## Problem set
1. Repeat, word for word, the part of the Louise Penny review that opens with "At times in" and closes with "of the tale.".
2. Pick up the Louise Penny review after its last sentence and keep writing it.

I have all of Louise Penny's Three Pines mysteries, and also reviewed the penultimate in the series, "The Brutal Telling". With the latest, "Bury Your Dead", I think the series has changed its name to the Armand Gamache or Inspector Gamache series, after the Quebecois Chief Inspector who leads the action. The town of Three Pines appears in "Bury Your Dead", but it is not the center of the action.

At times in this series, Gamache's always-patient, always wise-as-an-owl persona gets just a little annoying (though not enough to keep me from giving the books five stars). I didn't feel this annoyance in "Bury Your Dead". Yes, Gamache still has his head screwed on right and lives and reacts with dignity (though not standing on his dignity). But it wasn't beaten to death in the telling of the tale.

Louise Penny does a masterful, and I mean masterful, job of intertwining three stories. 1) Why was an eccentric killed in the basement of the Literary and Historical Society Building, in the old walled city of Quebec, while Gamache was visiting, no less. 2) Did Gamache (and the prosecutor) make a mistake when they nailed a certain Three Pines resident as the murderer in "The Brutal Telling". 3) How can Gamache heal from the heartbreak and guilt of a kidnapping gone wrong, which happened before "Bury Your Dead" opens (and during the six months since the action of "The Brutal Telling").

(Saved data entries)

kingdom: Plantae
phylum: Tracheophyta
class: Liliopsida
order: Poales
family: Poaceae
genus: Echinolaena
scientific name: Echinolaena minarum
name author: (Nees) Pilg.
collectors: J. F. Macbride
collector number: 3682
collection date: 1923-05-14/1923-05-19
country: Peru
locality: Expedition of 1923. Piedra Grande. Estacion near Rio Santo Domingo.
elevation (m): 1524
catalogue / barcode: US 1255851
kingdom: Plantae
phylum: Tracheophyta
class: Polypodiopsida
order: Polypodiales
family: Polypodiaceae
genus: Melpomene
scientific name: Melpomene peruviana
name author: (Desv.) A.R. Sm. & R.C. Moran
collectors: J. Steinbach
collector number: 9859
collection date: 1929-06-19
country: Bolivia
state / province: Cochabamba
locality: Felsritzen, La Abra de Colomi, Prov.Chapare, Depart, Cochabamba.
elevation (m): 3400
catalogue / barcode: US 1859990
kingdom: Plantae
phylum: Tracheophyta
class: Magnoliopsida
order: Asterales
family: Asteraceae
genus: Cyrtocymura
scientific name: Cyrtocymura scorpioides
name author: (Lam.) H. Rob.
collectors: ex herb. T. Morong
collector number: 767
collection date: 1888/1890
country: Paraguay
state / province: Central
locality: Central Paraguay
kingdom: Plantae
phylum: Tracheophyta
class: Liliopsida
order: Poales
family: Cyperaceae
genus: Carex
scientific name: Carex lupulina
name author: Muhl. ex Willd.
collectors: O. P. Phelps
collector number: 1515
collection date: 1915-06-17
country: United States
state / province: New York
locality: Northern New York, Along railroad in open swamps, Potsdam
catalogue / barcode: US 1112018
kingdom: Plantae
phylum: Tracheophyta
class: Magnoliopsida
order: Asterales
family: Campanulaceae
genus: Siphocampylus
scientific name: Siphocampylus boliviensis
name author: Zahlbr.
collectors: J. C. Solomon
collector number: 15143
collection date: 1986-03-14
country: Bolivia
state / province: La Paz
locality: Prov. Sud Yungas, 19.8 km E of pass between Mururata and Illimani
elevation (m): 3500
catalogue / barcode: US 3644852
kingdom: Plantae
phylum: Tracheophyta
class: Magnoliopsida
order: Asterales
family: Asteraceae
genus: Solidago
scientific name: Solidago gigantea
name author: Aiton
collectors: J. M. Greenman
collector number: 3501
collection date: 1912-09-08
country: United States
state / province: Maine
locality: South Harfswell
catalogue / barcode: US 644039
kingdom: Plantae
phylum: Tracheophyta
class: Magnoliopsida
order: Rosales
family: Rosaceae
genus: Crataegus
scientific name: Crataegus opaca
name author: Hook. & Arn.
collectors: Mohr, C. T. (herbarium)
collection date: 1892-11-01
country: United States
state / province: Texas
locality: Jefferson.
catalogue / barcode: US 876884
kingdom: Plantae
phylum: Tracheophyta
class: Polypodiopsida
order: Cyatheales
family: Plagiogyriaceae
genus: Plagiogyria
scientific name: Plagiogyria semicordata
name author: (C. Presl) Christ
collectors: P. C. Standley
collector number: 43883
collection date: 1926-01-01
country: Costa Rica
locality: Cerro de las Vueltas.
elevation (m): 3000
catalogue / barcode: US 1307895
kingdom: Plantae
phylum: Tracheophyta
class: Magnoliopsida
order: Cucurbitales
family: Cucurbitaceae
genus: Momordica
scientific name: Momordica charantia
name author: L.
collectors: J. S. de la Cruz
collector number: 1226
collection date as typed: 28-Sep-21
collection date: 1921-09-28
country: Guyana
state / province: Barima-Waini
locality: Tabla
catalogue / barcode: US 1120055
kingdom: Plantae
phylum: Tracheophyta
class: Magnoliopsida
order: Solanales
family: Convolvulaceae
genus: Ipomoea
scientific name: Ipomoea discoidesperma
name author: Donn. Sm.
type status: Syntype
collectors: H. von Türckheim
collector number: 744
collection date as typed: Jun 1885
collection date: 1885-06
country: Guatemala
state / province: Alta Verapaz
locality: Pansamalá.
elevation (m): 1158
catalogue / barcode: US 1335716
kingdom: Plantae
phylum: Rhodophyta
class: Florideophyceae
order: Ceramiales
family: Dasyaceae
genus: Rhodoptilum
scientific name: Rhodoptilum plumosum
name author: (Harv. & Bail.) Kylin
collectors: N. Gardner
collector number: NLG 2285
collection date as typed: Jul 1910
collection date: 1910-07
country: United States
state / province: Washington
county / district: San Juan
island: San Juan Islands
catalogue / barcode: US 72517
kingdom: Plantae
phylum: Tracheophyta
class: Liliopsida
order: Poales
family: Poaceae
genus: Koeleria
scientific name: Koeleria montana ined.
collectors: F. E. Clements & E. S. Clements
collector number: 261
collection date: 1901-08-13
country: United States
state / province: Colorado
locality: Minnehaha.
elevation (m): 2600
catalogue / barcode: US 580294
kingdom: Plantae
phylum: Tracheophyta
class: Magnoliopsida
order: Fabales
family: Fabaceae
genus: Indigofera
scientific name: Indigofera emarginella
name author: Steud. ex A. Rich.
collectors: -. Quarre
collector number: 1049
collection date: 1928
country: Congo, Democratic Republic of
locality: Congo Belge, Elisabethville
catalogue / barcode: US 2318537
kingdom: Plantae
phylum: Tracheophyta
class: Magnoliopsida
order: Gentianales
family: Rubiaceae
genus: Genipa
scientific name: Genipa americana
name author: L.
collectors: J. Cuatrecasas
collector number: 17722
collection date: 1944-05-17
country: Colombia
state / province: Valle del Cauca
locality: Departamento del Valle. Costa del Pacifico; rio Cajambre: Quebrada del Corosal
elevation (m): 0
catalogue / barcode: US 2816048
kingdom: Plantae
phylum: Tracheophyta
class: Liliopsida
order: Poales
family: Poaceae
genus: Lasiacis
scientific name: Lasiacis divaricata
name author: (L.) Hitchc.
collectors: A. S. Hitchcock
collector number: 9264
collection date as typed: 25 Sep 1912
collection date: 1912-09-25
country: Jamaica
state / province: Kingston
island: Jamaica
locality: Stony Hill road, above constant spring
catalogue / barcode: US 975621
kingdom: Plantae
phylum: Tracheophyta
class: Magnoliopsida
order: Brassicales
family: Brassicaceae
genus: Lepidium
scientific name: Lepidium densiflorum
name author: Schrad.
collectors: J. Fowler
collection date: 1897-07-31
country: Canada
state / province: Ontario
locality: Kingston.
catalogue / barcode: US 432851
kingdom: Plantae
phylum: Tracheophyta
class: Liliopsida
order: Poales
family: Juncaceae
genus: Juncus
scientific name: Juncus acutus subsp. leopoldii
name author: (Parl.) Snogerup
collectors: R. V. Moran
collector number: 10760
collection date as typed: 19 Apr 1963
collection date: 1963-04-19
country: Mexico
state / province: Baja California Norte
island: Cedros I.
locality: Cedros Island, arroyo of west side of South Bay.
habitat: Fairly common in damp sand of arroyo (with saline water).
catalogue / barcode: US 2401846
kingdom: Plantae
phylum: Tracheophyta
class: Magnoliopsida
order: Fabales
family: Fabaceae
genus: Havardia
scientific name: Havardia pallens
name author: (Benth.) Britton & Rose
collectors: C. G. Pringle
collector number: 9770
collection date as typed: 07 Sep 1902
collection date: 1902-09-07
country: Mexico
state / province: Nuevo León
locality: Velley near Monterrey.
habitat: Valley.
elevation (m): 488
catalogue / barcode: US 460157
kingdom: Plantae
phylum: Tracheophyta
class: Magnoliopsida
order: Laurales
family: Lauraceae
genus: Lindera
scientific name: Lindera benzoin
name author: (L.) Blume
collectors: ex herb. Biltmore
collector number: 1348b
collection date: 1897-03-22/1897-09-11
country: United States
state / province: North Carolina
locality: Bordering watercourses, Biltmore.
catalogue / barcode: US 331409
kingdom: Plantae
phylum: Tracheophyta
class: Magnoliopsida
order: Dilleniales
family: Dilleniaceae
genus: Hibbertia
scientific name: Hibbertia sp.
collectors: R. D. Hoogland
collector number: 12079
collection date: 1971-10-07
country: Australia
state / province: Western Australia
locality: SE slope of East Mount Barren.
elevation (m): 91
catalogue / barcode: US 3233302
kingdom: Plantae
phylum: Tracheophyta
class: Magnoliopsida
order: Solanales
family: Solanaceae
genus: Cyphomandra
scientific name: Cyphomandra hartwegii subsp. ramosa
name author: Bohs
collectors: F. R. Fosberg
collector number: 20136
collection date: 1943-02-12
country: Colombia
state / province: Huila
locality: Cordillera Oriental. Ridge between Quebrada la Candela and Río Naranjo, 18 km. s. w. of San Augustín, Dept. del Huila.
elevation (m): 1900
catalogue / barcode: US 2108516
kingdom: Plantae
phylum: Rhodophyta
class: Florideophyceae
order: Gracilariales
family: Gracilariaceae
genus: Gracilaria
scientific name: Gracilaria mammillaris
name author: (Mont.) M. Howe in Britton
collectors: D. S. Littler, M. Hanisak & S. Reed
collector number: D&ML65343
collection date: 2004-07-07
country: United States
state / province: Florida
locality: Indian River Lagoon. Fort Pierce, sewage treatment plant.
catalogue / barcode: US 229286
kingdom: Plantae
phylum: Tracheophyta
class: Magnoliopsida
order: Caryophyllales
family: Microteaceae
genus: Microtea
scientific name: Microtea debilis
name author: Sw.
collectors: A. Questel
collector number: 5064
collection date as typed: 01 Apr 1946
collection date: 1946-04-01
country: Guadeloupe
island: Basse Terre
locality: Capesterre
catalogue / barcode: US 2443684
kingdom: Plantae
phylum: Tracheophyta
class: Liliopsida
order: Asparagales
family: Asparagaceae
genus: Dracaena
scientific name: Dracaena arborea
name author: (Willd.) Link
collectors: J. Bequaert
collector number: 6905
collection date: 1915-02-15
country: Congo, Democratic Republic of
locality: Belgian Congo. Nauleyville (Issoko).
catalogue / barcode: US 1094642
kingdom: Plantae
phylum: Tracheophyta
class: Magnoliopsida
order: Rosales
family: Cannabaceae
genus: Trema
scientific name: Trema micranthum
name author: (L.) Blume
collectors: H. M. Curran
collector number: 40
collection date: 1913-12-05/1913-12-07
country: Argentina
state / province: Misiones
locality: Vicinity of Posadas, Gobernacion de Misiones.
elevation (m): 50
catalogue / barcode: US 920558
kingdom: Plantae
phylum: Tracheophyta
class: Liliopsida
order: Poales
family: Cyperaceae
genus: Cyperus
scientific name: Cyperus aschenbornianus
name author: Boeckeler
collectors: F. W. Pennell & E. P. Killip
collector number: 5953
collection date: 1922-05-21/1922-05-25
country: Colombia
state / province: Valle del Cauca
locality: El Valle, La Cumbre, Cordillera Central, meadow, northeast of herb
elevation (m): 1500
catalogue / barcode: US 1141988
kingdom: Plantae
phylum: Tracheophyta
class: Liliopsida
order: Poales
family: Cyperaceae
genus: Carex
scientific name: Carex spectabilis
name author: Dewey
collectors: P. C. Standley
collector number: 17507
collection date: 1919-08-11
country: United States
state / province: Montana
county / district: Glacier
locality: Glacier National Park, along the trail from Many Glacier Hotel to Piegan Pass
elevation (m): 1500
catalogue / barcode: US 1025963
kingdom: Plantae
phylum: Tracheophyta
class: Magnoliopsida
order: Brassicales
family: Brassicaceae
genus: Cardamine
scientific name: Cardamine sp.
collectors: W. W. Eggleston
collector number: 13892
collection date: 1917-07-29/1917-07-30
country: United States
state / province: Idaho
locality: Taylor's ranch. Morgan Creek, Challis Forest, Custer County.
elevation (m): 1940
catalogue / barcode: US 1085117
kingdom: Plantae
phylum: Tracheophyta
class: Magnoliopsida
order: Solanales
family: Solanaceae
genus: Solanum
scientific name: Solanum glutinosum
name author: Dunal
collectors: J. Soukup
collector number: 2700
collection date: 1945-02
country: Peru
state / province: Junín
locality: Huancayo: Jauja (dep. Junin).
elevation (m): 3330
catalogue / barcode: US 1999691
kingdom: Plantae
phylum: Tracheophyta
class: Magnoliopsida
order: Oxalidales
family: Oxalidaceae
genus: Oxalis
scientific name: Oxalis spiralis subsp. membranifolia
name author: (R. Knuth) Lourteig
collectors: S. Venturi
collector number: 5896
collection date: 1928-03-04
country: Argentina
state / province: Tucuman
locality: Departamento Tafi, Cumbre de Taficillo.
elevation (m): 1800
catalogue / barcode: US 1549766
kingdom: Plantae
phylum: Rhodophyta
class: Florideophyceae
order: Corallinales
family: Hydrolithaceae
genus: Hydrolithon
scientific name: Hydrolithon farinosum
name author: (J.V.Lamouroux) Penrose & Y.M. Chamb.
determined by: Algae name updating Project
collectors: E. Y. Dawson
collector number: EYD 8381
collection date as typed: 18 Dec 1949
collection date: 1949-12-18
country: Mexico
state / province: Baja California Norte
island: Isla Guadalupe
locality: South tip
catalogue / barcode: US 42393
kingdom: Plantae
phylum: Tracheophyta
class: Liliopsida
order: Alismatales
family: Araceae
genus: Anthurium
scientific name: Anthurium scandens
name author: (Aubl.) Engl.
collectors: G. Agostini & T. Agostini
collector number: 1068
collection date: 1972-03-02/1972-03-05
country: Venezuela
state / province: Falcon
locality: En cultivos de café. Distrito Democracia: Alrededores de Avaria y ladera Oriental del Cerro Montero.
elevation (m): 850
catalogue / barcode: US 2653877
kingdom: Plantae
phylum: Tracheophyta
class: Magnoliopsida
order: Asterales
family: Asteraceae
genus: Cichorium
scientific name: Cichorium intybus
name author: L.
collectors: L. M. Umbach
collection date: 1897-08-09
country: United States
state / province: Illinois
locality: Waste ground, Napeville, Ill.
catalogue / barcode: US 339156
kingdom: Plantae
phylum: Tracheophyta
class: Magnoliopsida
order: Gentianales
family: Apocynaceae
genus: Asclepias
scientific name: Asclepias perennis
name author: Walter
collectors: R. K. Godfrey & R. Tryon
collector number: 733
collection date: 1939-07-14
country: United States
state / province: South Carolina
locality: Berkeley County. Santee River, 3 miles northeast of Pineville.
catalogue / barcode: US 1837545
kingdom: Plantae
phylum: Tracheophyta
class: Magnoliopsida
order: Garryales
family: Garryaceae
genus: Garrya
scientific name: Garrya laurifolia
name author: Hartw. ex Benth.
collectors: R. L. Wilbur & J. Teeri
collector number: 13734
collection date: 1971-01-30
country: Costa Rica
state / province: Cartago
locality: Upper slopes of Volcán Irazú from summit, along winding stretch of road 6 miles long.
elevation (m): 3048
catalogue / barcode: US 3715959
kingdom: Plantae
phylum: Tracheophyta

## Expected outputs
1.
At times in this series, Gamache's always-patient, always wise-as-an-owl persona gets just a little annoying (though not enough to keep me from giving the books five stars). I didn't feel this annoyance in "Bury Your Dead". Yes, Gamache still has his head screwed on right and lives and reacts with dignity (though not standing on his dignity). But it wasn't beaten to death in the telling of the tale.

2.
Penny writes very intelligent books. You aren't just given a mystery, you are made interested in arcane historical questions that you didn't even know could be important. Gamache's personality is central to the feel and tone. Here's Gamache, displeased with a police officer's crassness in light of the discovered murder: "This officer wasn't his to train in the etiquette of the recently dead, in the respect necessary when in their presence. In the empathy necessary to see the victim as a person, and the muderer as a person. It wasn't with cynicism and sarcasm, with dark humor and crass comments a killer was caught. He was caught by seeing and thinking and feeling. Crude comments didn't make the path clearer or the interpretation of evidence easier. Indeed, they obscured the truth, with fear."

The point being, not to preach, but to show how difficult it is for a police officer, who sees so much of the underbelly and darkness, to keep that respectful human-ness.

Penny's mysteries unfold in a leisurely pace. If you need a thriller mile-a-minute pace, these books will encourage you to slow down and smell the (dead?!) roses.

I thought this was a marvelous book and recommend it highly. But if you can, I recommend that you buy it along with "The Brutal Telling" and read them in order. As the first's murder carries forward into the second, you'll have a much richer experience if you've read them both. In addition, "The Brutal Telling" will be spoiled for you if you read "Bury Your Dead" first!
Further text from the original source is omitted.